Notably, however, this current case also involves allegations of kickbacks to doctors. The judge notes in his Celgene opinion: “all claims that result from unlawful kickback are false for purposes of the FCA” (False Claims Act).

The case will also be interesting from a compliance standpoint going forward. The court states: that the relator “was employed by Celgene from 2001 to 2011 as a pharmaceutical sales representative (though she was given technical titles like Immunology Specialist and Hematology Oncology Consultant), and she receive bonuses based on the amount of Thalomid and Revlimid sold in her district.”
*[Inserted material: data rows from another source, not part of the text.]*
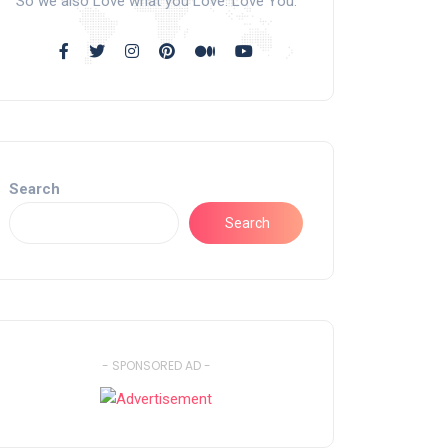
So we also Love what you Love. Love You.
Search
Search
- SPONSORED AD -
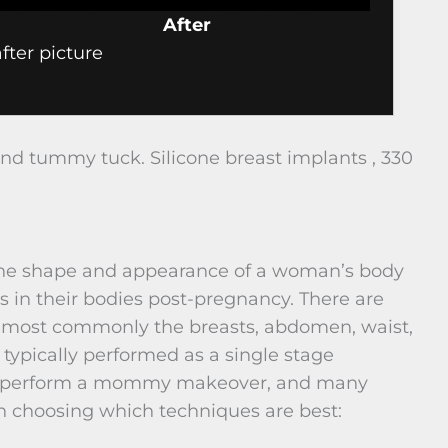
After
ter picture
 tummy tuck. Silicone breast implants , 330
 the shape and appearance of a woman’s body
 in their bodies post-pregnancy. There are
, most commonly the breasts, abdomen, waist,
ypically performed as a single stage
to perform a mommy makeover, and many
n choosing which techniques are best:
This language anticipates a situation where sales reps are basically disguised as medical professionals to be able to talk off-label. Granted, this complaint is alleging action from the late 1990s and early 2000s before stringent CIA-influenced firewalls were in place. Furthermore, while medical affairs departments are commonplace now in pharmaceutical companies, even ten years ago this was not the case. However, this case may perhaps signal a trend where courts really analyze the particular roles that employees carry out within a company.